Witam,
po roku przerwy od ponad 20 lat połowę czerwca spędzę w okolicach Świnoujścia. Podczas moich pobytów często wybieram się na ryby na Kanał Piastowski od Karsiborza albo na wschodni falochron na bonki ze spławikiem.
Mam do Was kilka pytań - w kanale piastowskim jak zdążyłem się przekonać z gruntu połowić ciężko ze względu na wspominane w tym temacie nie raz zaczepy. W moim ulubionym miejscu jest tak, że pod nogami jest około 1,5m, dno piaszczyste, taki pasek ma kolo 2 metrów i dalej spad i kamienie itp. myślicie, że jest sens nęcić czymś cięższym w tym pasku piaszczystym? Złapałem tam kiedyś medalową płoć ale z przypadku przy połowie okonków na czerwonego w środku dnia.. pojawiają się też czasami mneijsze leszcze, ale skoro są mniejsze to muszą być i duże...nie wiem czy jest sens ustawić się 20m dalej i próbować gruntówką na tym piasku tak blisko brzegu? gorzej jak będzie "dzień z babkami".. zdazylo mi się kiedyś nawet w tym miejscu po przepłynięciu jakiegoś statku złapać małą flądrę? czy coś płaskiego na czerwonego robaka nad dnem co było dla mnie niezłą abstrakcją.
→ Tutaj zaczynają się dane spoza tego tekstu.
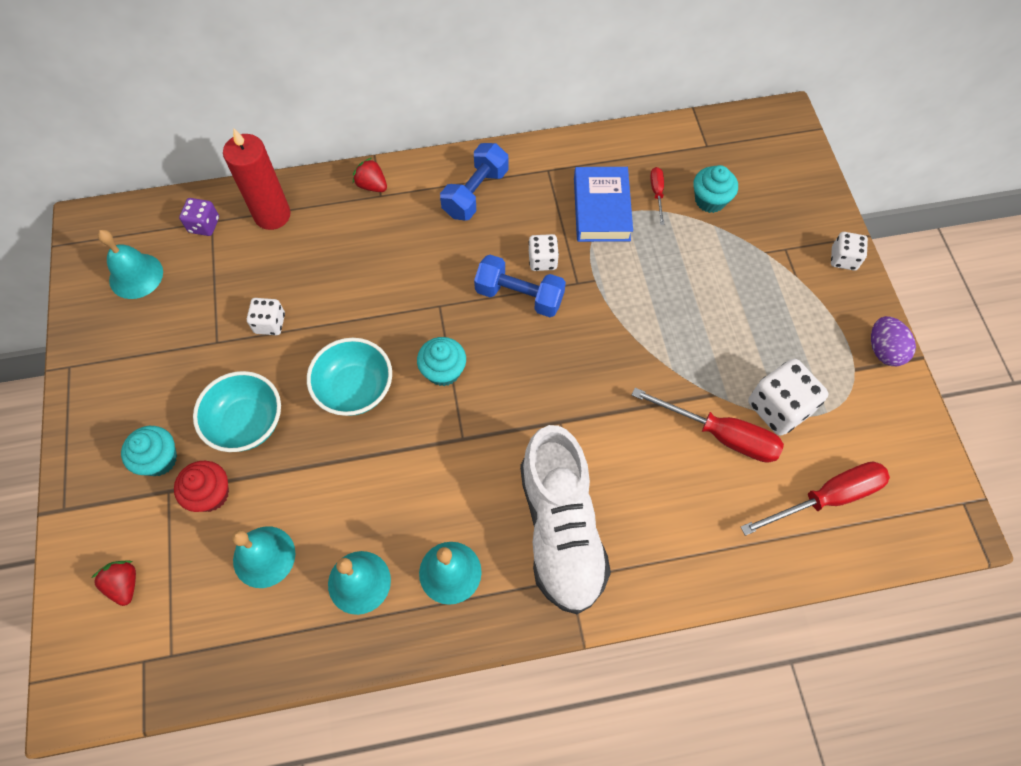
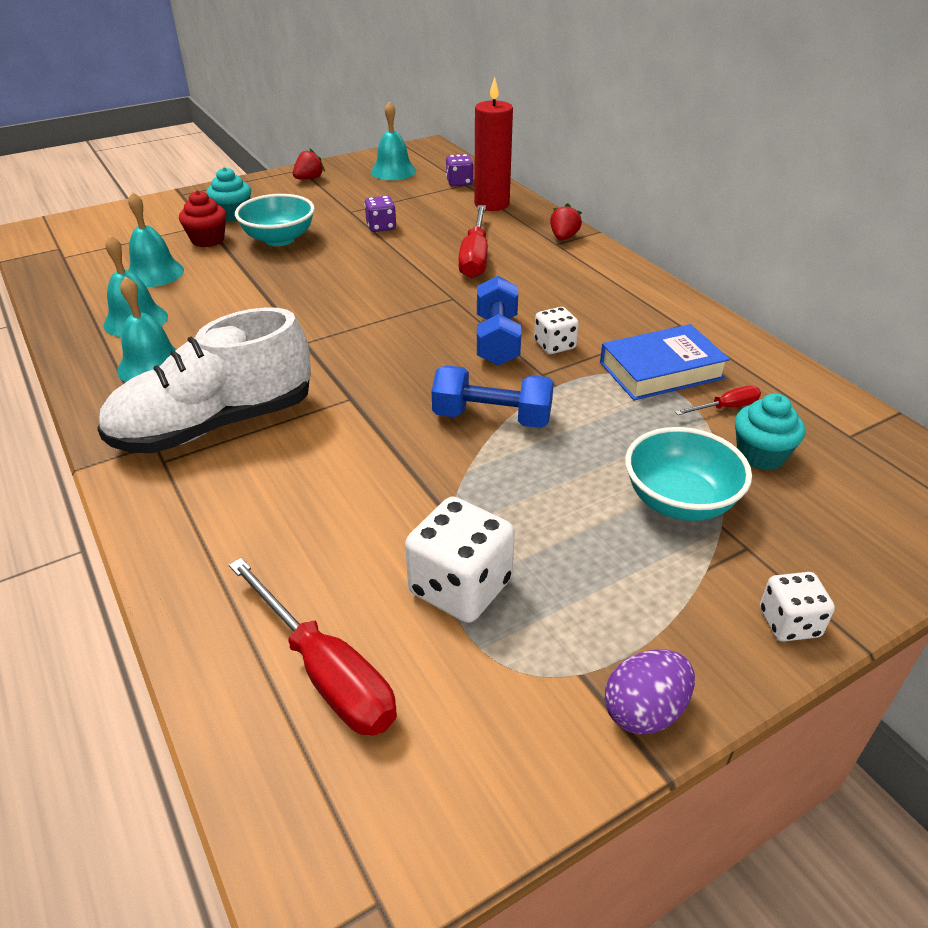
camera: 70 degrees right, 25 degrees down
(124, 584) = (123, 227): red strawberry -> red strawberry (309, 179)
(270, 323) = (381, 227): white dice -> purple dice
(355, 389) = (335, 276): turquoise bowl -> turquoise bowl (679, 501)
(443, 371) = (378, 316): turquoise cupcake -> none
(475, 193) = (606, 289): blue dumbbell -> blue dumbbell (492, 418)
(720, 435) = (388, 533): red screwdriver -> red screwdriver (475, 257)

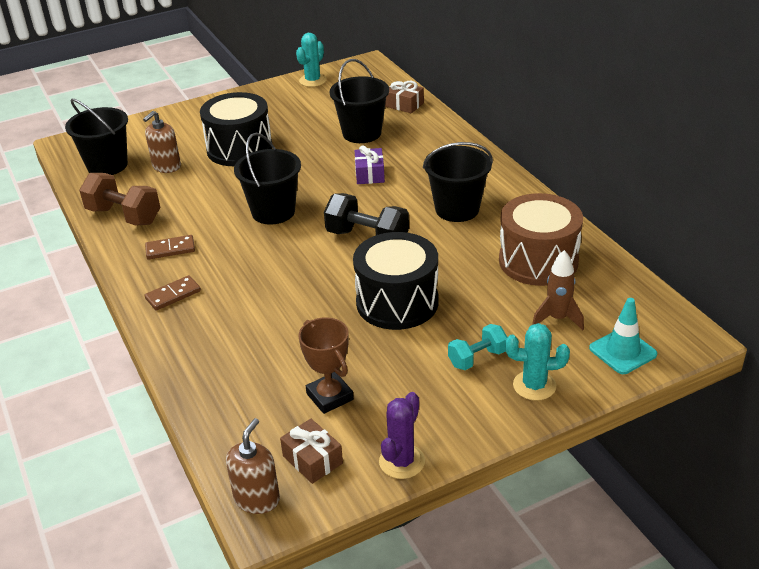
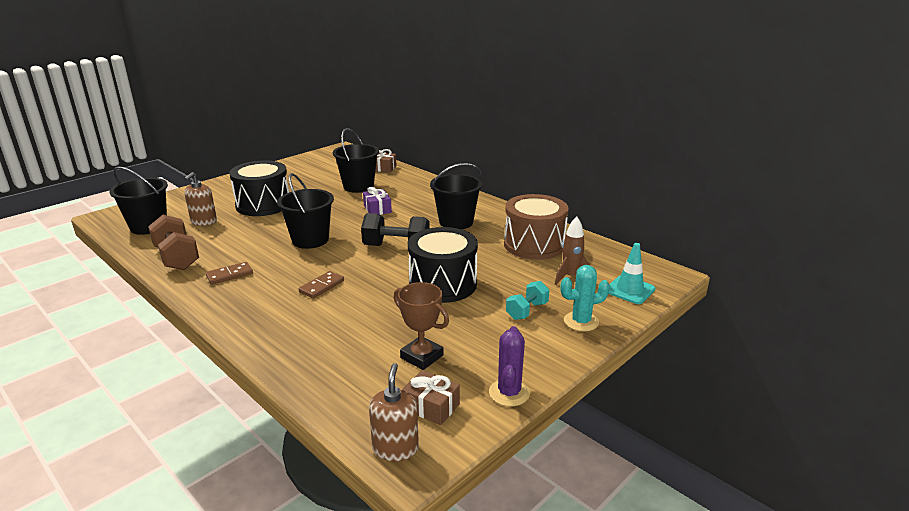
camera: 20 degrees left, 10 degrees down
(124, 216) = (177, 258): brown dumbbell -> brown dumbbell turned 45 degrees clockwise
(173, 295) = (245, 306): brown domino -> brown domino (322, 286)
(313, 80) = (304, 161): turquoise cactus -> none

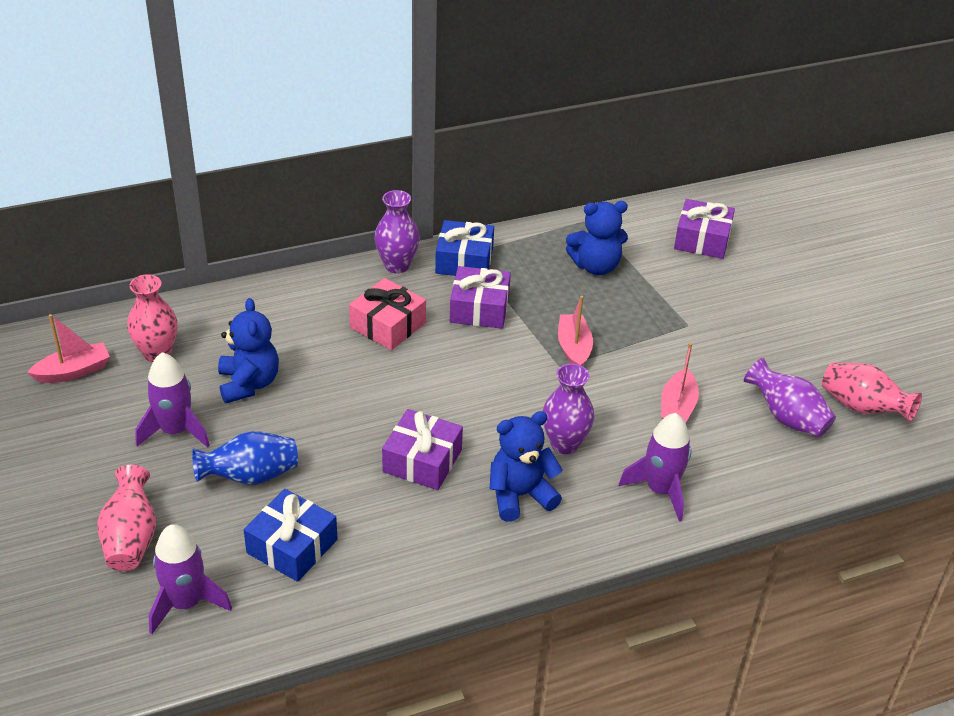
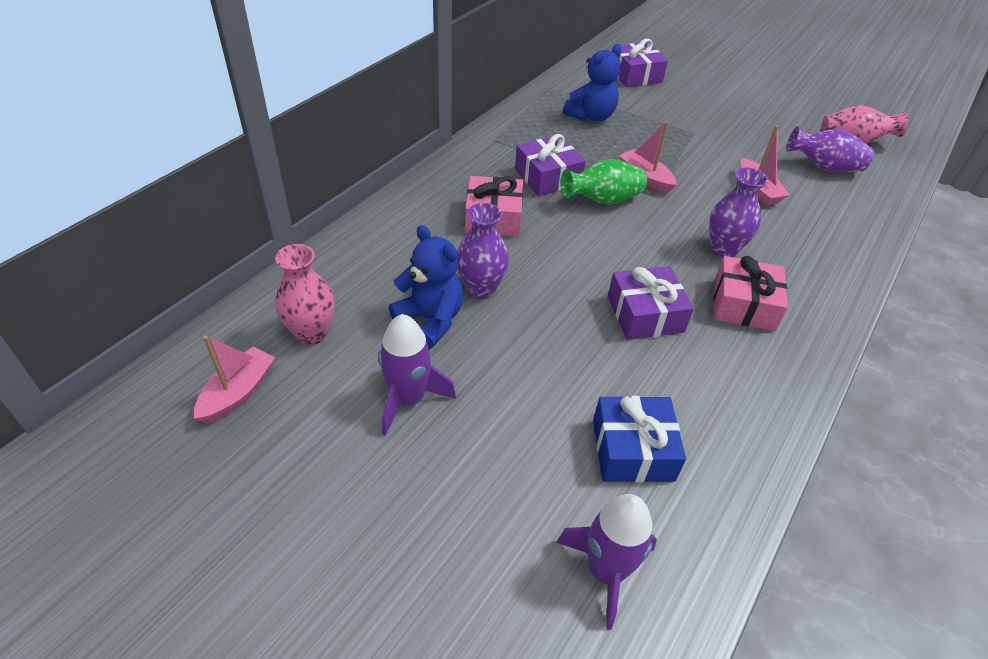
camera: 35 degrees left, 5 degrees up
(131, 538) = (480, 536): pink vase -> none
(250, 476) = (525, 405): blue vase -> none
(397, 265) = (448, 169): purple vase -> purple vase (481, 289)
(464, 261) = (495, 146): blue gift -> none
(505, 351) = (602, 200): none -> green vase
(520, 495) = (743, 305): blue teddy bear -> pink gift
(660, 490) = (820, 252): purple rocket -> none

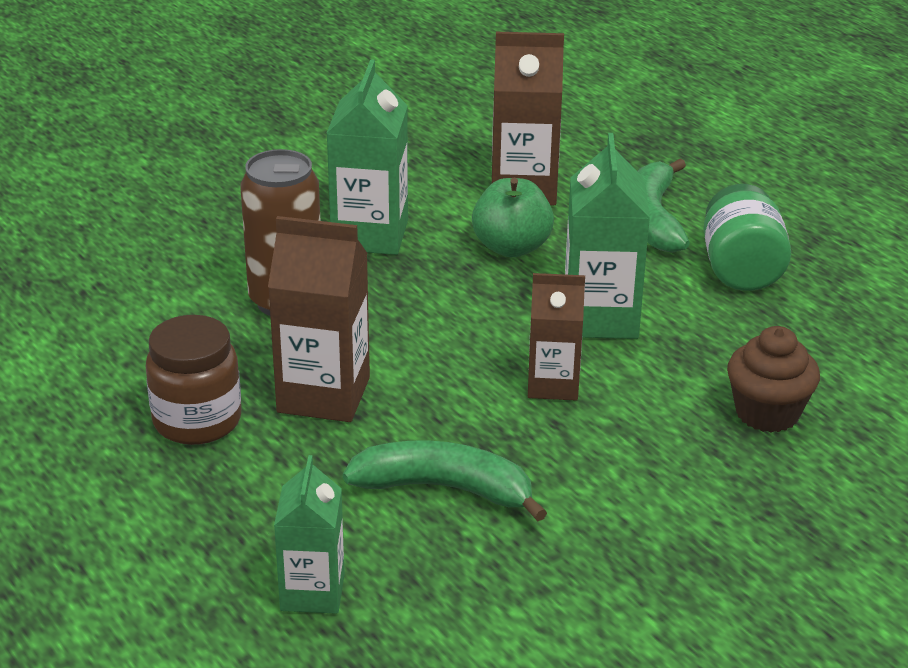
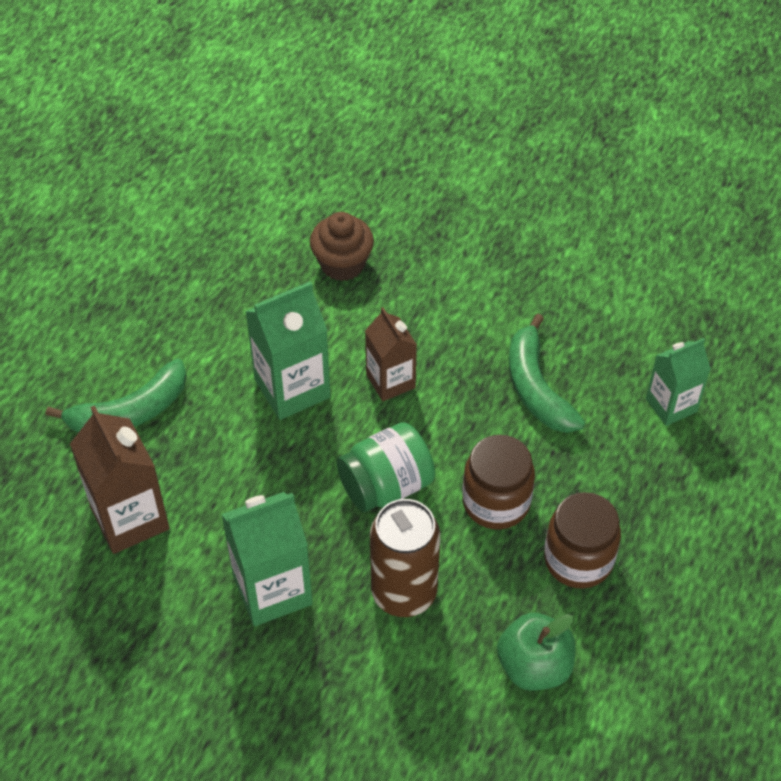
camera: 120 degrees left, 20 degrees up
(323, 395) = (496, 502): brown carton -> brown jar
(511, 247) = (230, 483): green apple -> green apple (534, 666)
(741, 269) = (173, 333): green jar -> green jar (386, 485)

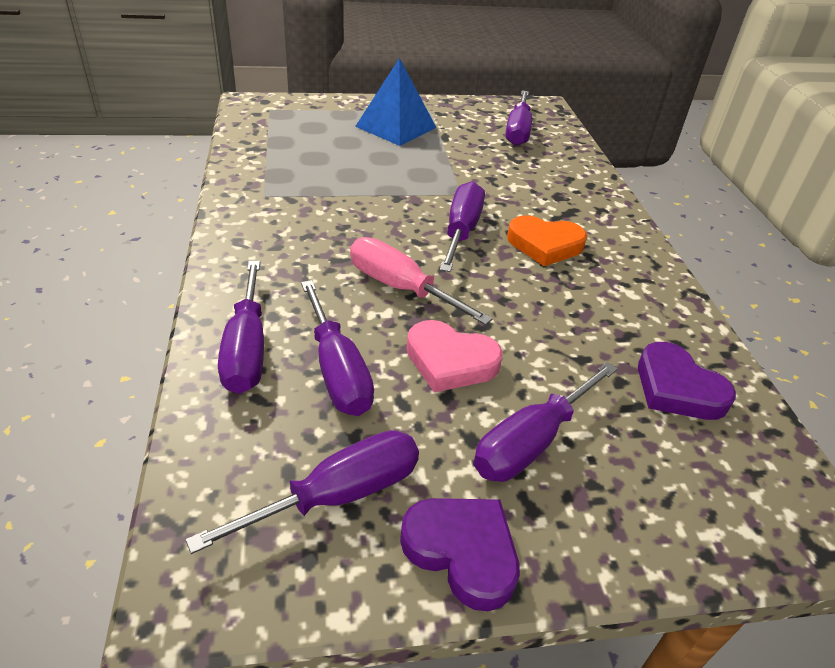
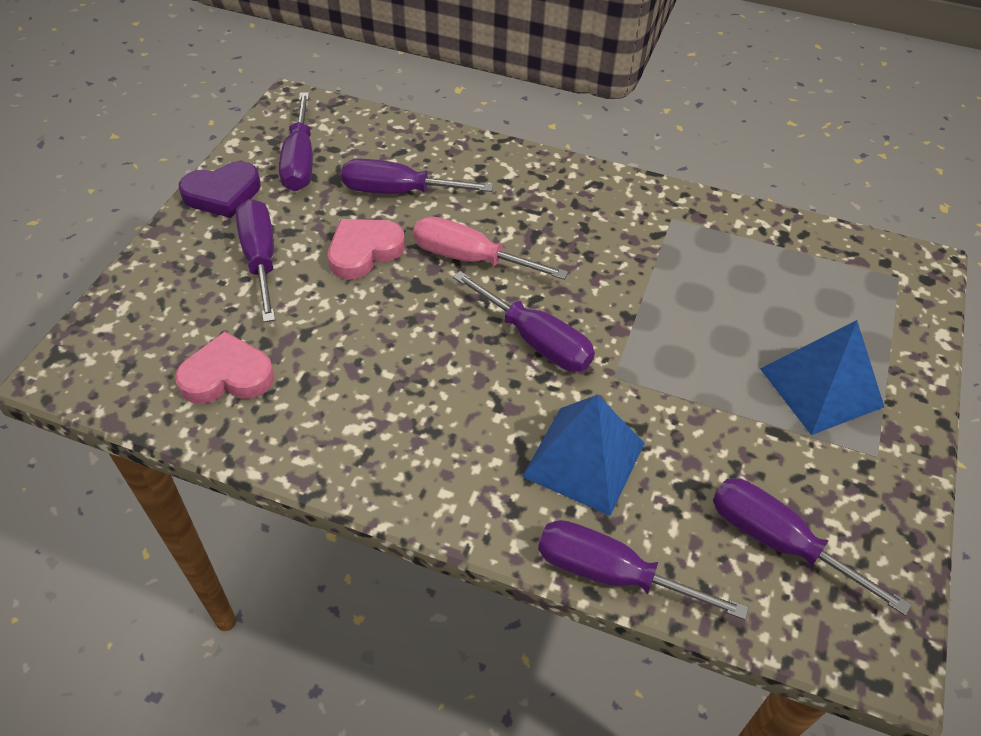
camera: 120 degrees right, 10 degrees up
(246, 349) = (451, 157): purple screwdriver -> purple screwdriver (611, 574)
(400, 288) = (470, 258): pink screwdriver -> pink screwdriver turned 135 degrees counterclockwise
(537, 192) = (584, 459): none -> blue pyramid
(545, 245) = (473, 400): orange heart -> none
(677, 388) = (227, 376): purple heart -> pink heart

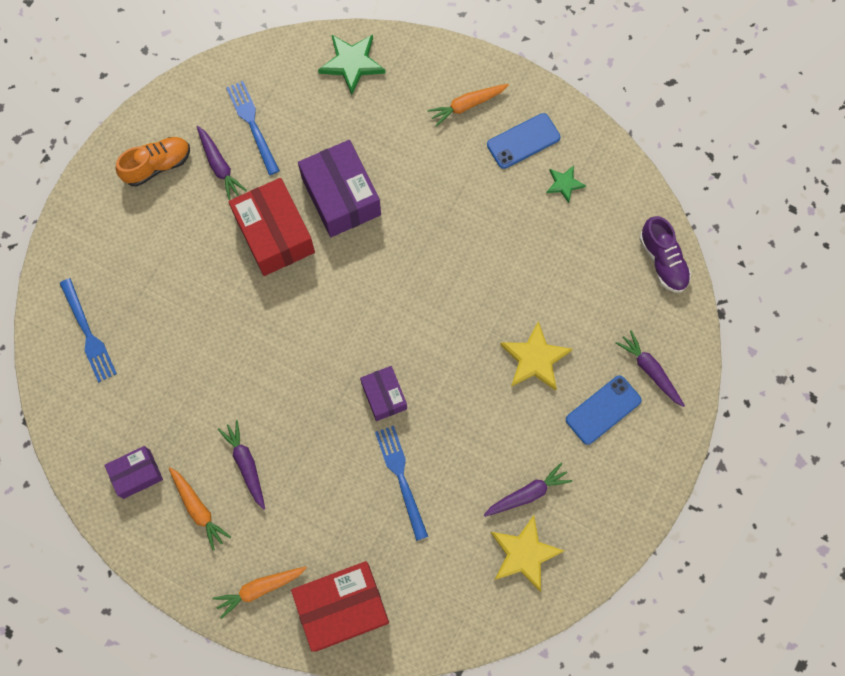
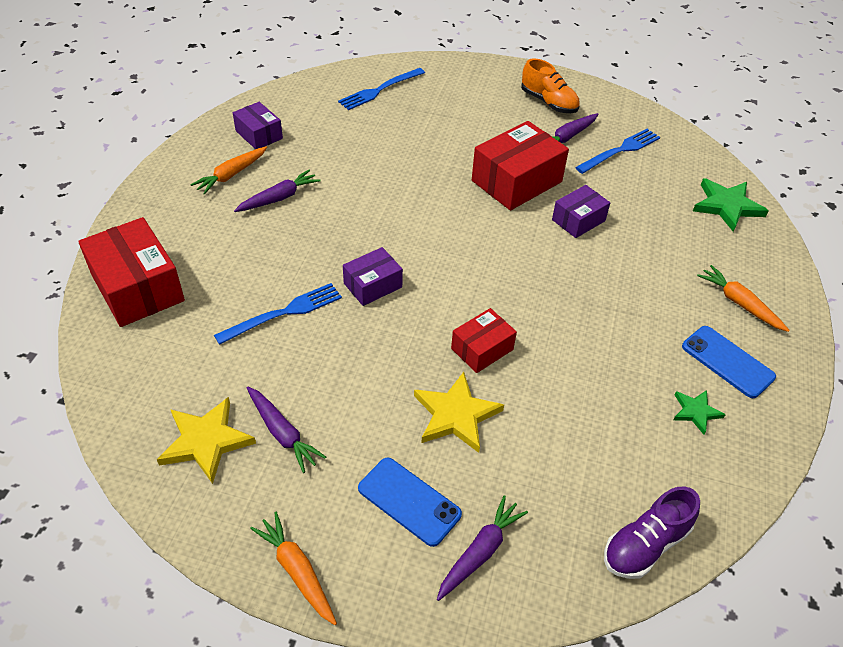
camera: 75 degrees right, 25 degrees down
(260, 589) = (156, 226): orange carrot -> orange carrot (297, 571)
(341, 196) = (578, 220): purple box -> purple box, size x0.57
(474, 322) = (482, 349): none -> red box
Mam jeszcze pytanie - czy falochron wschodni jest udostepniony do wedkowania? byłem tam ostatnio z zamiarem spaceru jakieś 2 lata temu bodajże i zastałem niestety gazoport w budowie i metalowe siatki blokujące wejscie na falochron z tej właśnie strony. zazwyczaj łowiłem z bonek albo dlubalem okonie na paprochy od strony morza. chciałbym w tym roku popróbować z gruntówką. Piszecie, że super miejsce ale zarazem bardzo oblegane jest po drugiej stronie - stawa młyny, ale ze względu na dojazd dużo wygodniej jest mi wędkować od wschodniej strony. Warto tutaj próbować z gruntówką?